Mark liked strong coffee, and he liked a lot of it. Um, so, we always had a coffee pot. It was great to get one of those newer coffee pots at that time where you could program it. You could have it ready to go . It was his coffee pot. He would be the one to load it he’d have it ready to go in the morning. the way he died, that coffee pot was ready to go. It was pre loaded. It was just, you just had to push the on button. I couldn’t do it because that meant once I did it, it would be gone. The coffee pot sat there probably for more than a year. Um, and I just bought myself a little Keurig single cup, and that’s what I still use And, I think it took. I don’t even know. I want to say two or three years before I decided the coffee pot can get put away. I don’t think I drank the coffee. (laughs)

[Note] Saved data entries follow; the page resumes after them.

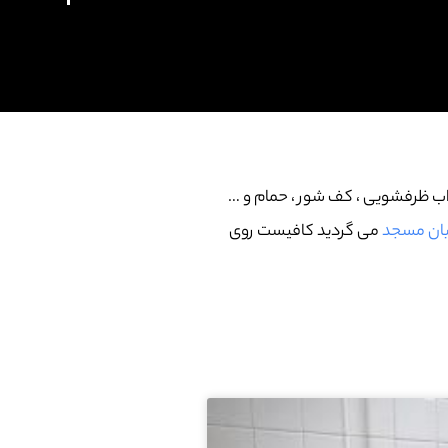
لاب ظرفشویی ، کف شور ، حمام و …
بان مسجد
می گردید کافیست روی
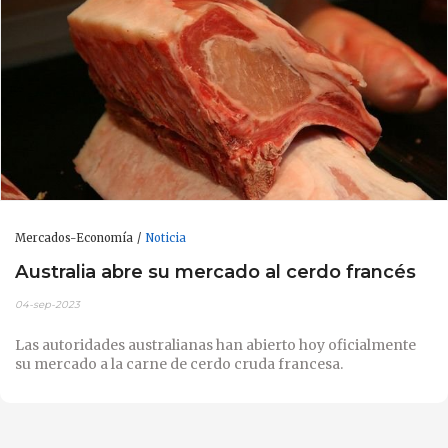
Mercados-Economía
Noticia
Australia abre su mercado al cerdo francés
04-sep-2023
Las autoridades australianas han abierto hoy oficialmente
su mercado a la carne de cerdo cruda francesa.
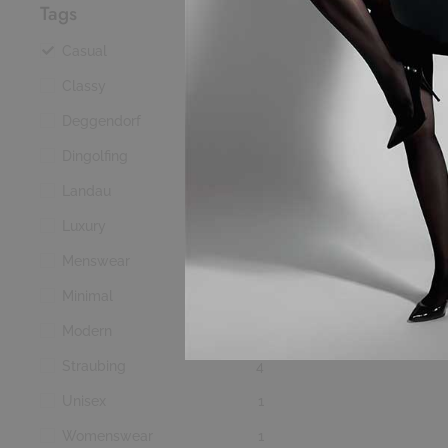
Tags
Casual
5
Classy
21
Add t
Deggendorf
8
Dingolfing
9
Landau
6
Luxury
22
Corset style swee
bodysuit in black
Menswear
1
Minimal
24
Modern
7
Straubing
4
Unisex
1
Womenswear
1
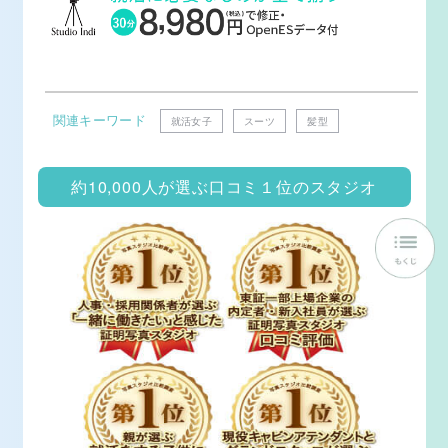
関連キーワード
就活女子
スーツ
髪型
約10,000人が選ぶ口コミ１位のスタジオ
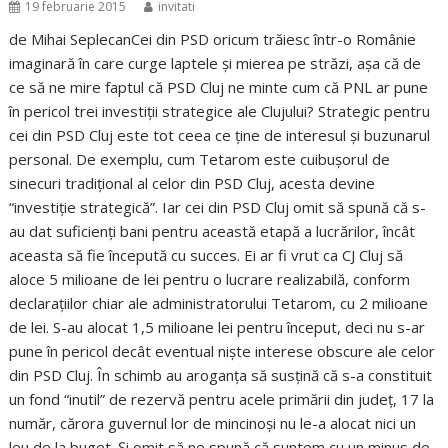
19 februarie 2015
invitati
de Mihai SeplecanCei din PSD oricum trăiesc într-o Românie
imaginară în care curge laptele și mierea pe străzi, așa că de
ce să ne mire faptul că PSD Cluj ne minte cum că PNL ar pune
în pericol trei investiții strategice ale Clujului? Strategic pentru
cei din PSD Cluj este tot ceea ce ține de interesul și buzunarul
personal. De exemplu, cum Tetarom este cuibușorul de
sinecuri tradițional al celor din PSD Cluj, acesta devine
“investiție strategică”. Iar cei din PSD Cluj omit să spună că s-
au dat suficienți bani pentru această etapă a lucrărilor, încât
aceasta să fie începută cu succes. Ei ar fi vrut ca CJ Cluj să
aloce 5 milioane de lei pentru o lucrare realizabilă, conform
declarațiilor chiar ale administratorului Tetarom, cu 2 milioane
de lei. S-au alocat 1,5 milioane lei pentru început, deci nu s-ar
pune în pericol decât eventual niște interese obscure ale celor
din PSD Cluj. În schimb au aroganța să susțină că s-a constituit
un fond “inutil” de rezervă pentru acele primării din județ, 17 la
număr, cărora guvernul lor de mincinoși nu le-a alocat nici un
leu de la buget. Și omit să ne spună că suntem cu un minus de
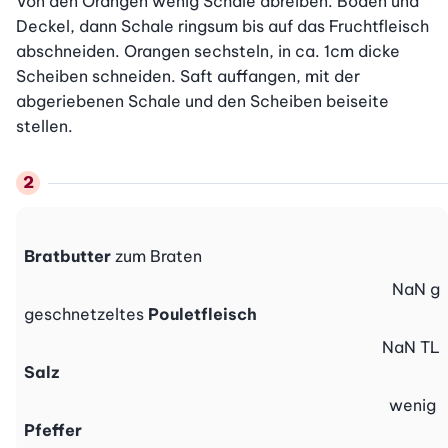
Von den Orangen wenig Schale abreiben. Boden und 
Deckel, dann Schale ringsum bis auf das Fruchtfleisch 
abschneiden. Orangen sechsteln, in ca. 1cm dicke 
Scheiben schneiden. Saft auffangen, mit der 
abgeriebenen Schale und den Scheiben beiseite 
stellen.
Bratbutter
zum Braten
NaN
g
geschnetzeltes
Pouletfleisch
NaN
TL
Salz
wenig
Pfeffer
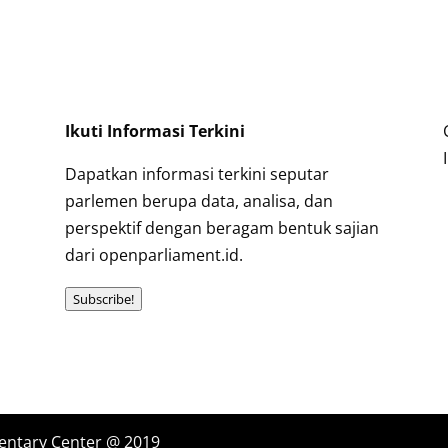
Ikuti Informasi Terkini
Dapatkan informasi terkini seputar
parlemen berupa data, analisa, dan
perspektif dengan beragam bentuk sajian
dari openparliament.id.
Subscribe!
entary Center @ 2019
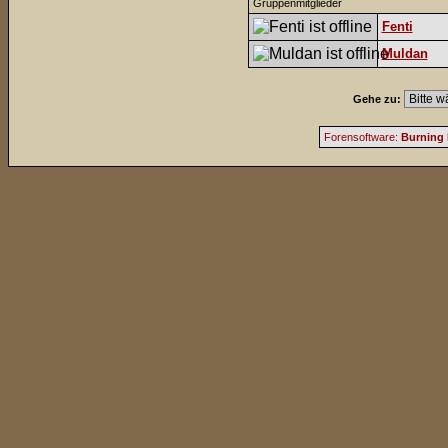
Gruppenmitglieder
Fenti
Muldan
Gehe zu:
Forensoftware:
Burning 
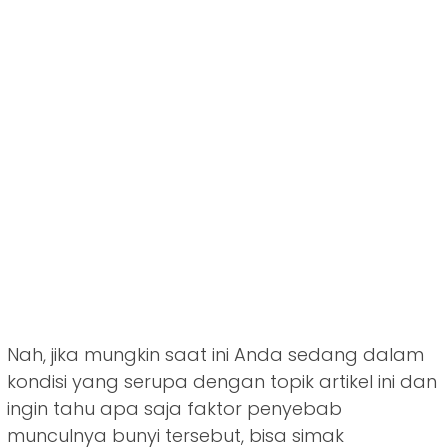
Nah, jika mungkin saat ini Anda sedang dalam
kondisi yang serupa dengan topik artikel ini dan
ingin tahu apa saja faktor penyebab
munculnya bunyi tersebut, bisa simak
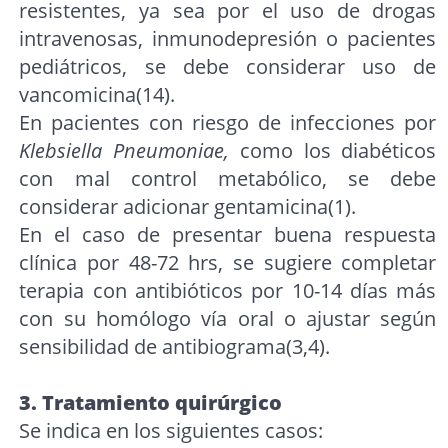
resistentes, ya sea por el uso de drogas
intravenosas, inmunodepresión o pacientes
pediátricos, se debe considerar uso de
vancomicina(14).
En pacientes con riesgo de infecciones por
Klebsiella Pneumoniae,
como los diabéticos
con mal control metabólico, se debe
considerar adicionar gentamicina(1).
En el caso de presentar buena respuesta
clínica por 48-72 hrs, se sugiere completar
terapia con antibióticos por 10-14 días más
con su homólogo vía oral o ajustar según
sensibilidad de antibiograma(3,4).
3. Tratamiento quirúrgico
Se indica en los siguientes casos:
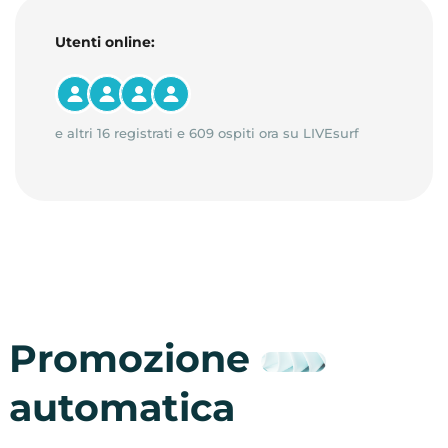
Utenti online:
e altri 16 registrati e 609 ospiti ora su LIVEsurf
Promozione
automatica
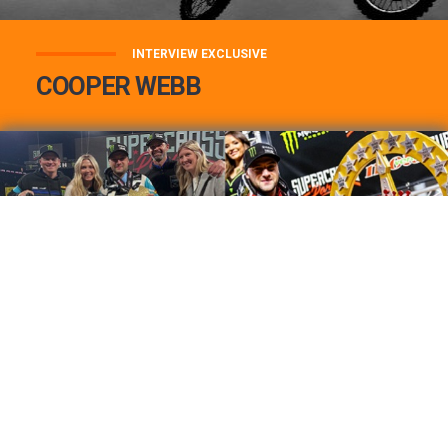
INTERVIEW EXCLUSIVE
COOPER WEBB
COOPER WEBB : MON TOP 3 DE MES
MEILLEURES VICTOIRES...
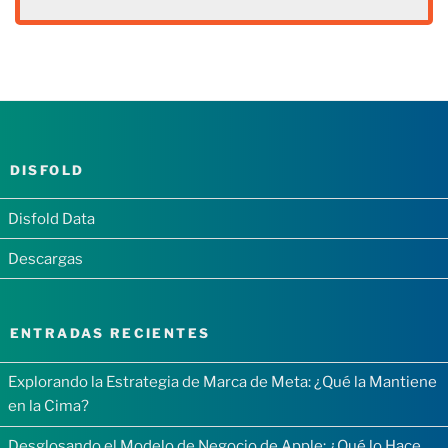
DISFOLD
Disfold Data
Descargas
ENTRADAS RECIENTES
Explorando la Estrategia de Marca de Meta: ¿Qué la Mantiene
en la Cima?
Desglosando el Modelo de Negocio de Apple: ¿Qué lo Hace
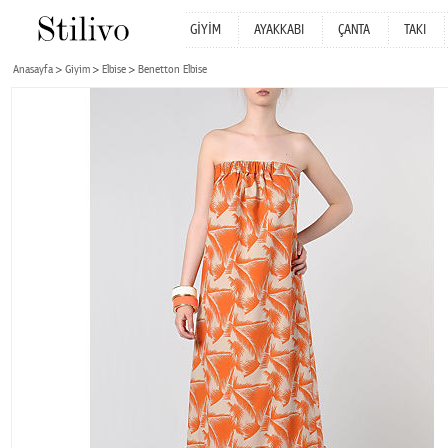
GİYİM
AYAKKABI
ÇANTA
TAKI
Anasayfa
Giyim
Elbise
Benetton Elbise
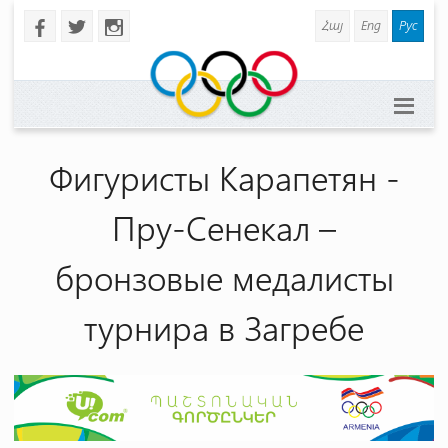
Հայ
Eng
Рус
b
a
x
Фигуристы Карапетян -
Пру-Сенекал –
бронзовые медалисты
турнира в Загребе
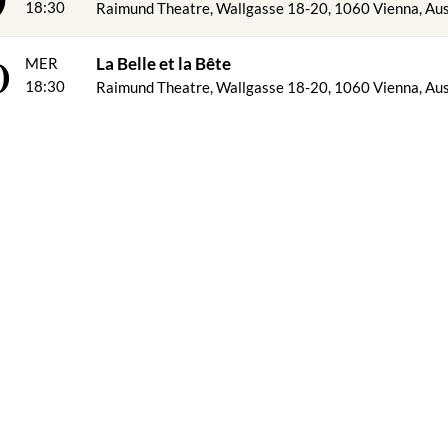
18:30
Raimund Theatre, Wallgasse 18-20, 1060 Vienna, Aus
0
La Belle et la Bête
MER
18:30
Raimund Theatre, Wallgasse 18-20, 1060 Vienna, Aus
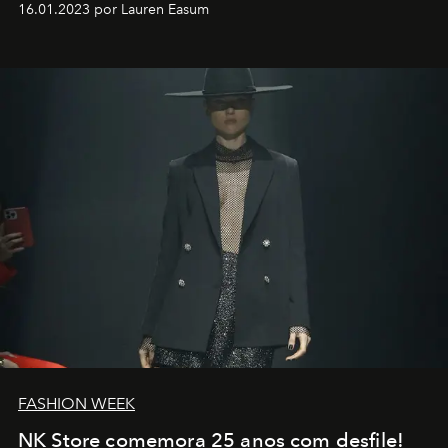
16.01.2023 por Lauren Easum
transportador AMTD abrindo caminho para muitos
outros: Calvin Choi. Ele é um indivíduo eficaz, orientado
por propósitos, com um claro senso de missão na vida e
no mundo
FASHION WEEK
NK Store comemora 25 anos com desfile!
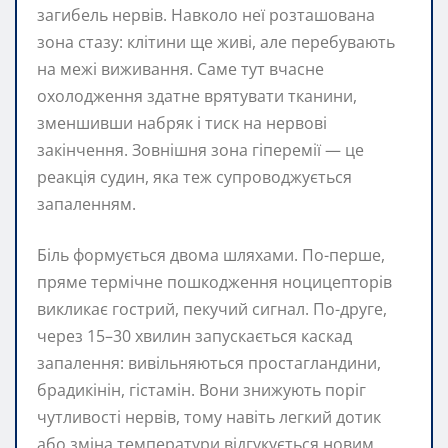
загибель нервів. Навколо неї розташована
зона стазу: клітини ще живі, але перебувають
на межі виживання. Саме тут вчасне
охолодження здатне врятувати тканини,
зменшивши набряк і тиск на нервові
закінчення. Зовнішня зона гіперемії — це
реакція судин, яка теж супроводжується
запаленням.
Біль формується двома шляхами. По-перше,
пряме термічне пошкодження ноцицепторів
викликає гострий, пекучий сигнал. По-друге,
через 15–30 хвилин запускається каскад
запалення: вивільняються простагландини,
брадикінін, гістамін. Вони знижують поріг
чутливості нервів, тому навіть легкий дотик
або зміна температури відгукується новим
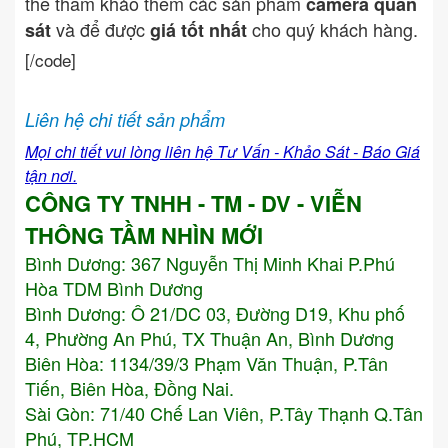
thể tham khảo thêm các sản phẩm
camera quan
và để được
cho quý khách hàng.
sát
giá tốt nhất
[/code]
Liên hệ chi tiết sản phẩm
Mọi chi tiết vui lòng liên hệ Tư Vấn - Khảo Sát - Báo Giá
tận nơi.
CÔNG TY TNHH - TM - DV - VIỄN
THÔNG TẦM NHÌN MỚI
Bình Dương:
367 Nguyễn Thị Minh Khai P.Phú
Hòa TDM Bình Dương
Bình Dương: Ô 21/DC 03, Đường D19, Khu phố
4, Phường An Phú, TX Thuận An, Bình Dương
Biên Hòa: 1134/39/3 Phạm Văn Thuận, P.Tân
Tiến, Biên Hòa, Đồng Nai.
Sài Gòn: 71/40 Chế Lan Viên, P.Tây Thạnh Q.Tân
Phú, TP.HCM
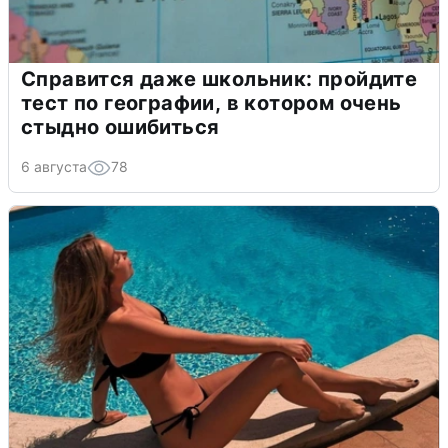
Справится даже школьник: пройдите
тест по географии, в котором очень
стыдно ошибиться
6 августа
78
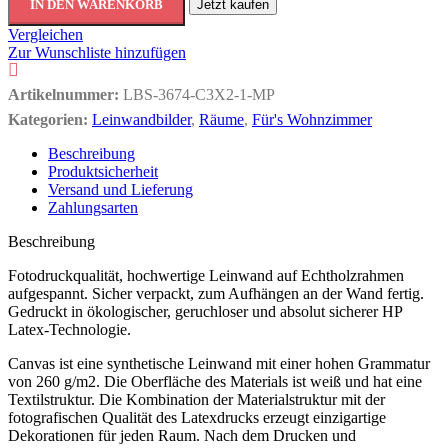
IN DEN WARENKORB
Jetzt kaufen
Vergleichen
Zur Wunschliste hinzufügen
Artikelnummer:
LBS-3674-C3X2-1-MP
Kategorien:
Leinwandbilder
,
Räume
,
Für's Wohnzimmer
Beschreibung
Produktsicherheit
Versand und Lieferung
Zahlungsarten
Beschreibung
Fotodruckqualität, hochwertige Leinwand auf Echtholzrahmen
aufgespannt. Sicher verpackt, zum Aufhängen an der Wand fertig.
Gedruckt in ökologischer, geruchloser und absolut sicherer HP
Latex-Technologie.
Canvas ist eine synthetische Leinwand mit einer hohen Grammatur
von 260 g/m2. Die Oberfläche des Materials ist weiß und hat eine
Textilstruktur. Die Kombination der Materialstruktur mit der
fotografischen Qualität des Latexdrucks erzeugt einzigartige
Dekorationen für jeden Raum. Nach dem Drucken und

By not talking about it, it makes it worse. By not saying Marc’s name, it makes it worse. Um, that it’s okay to ask yo- wha- so it’s, it’s okay to ask me about Marc, or to remember a story. Or, um, just say, “I thought of him the other day.” At one time, someone who I hadn’t seen in, in any a few years said... and we were at a concert that we usually go to, went to together. And he said, “Where’s your husband?” And I said, “Oh, you know, he, he died.” And he goes, “Oh!” Then he felt so awful. I said, “No, you don’t understand. That was really, it was really nice you remembered, that I was married one time, right?”
And another time, one of Marc’s friends works in the same district that I do, and I had to call him for something. And he would just say, “Oh, it’s so nice to, that you called. It’s, it’s nice. I was just thinking of Marc the other day.” It was like, “Ah, it’s just nice to hear someone say that.”
So, by asking, it really helps, And if someone asks or says something, that does make you cry is, is that a bad thing? Oh, look at me. I’m a mess. But it’s, it’s okay for people to ask me, and make me cry. Because, it’s always there. Other people might not realize it, but it’s always there.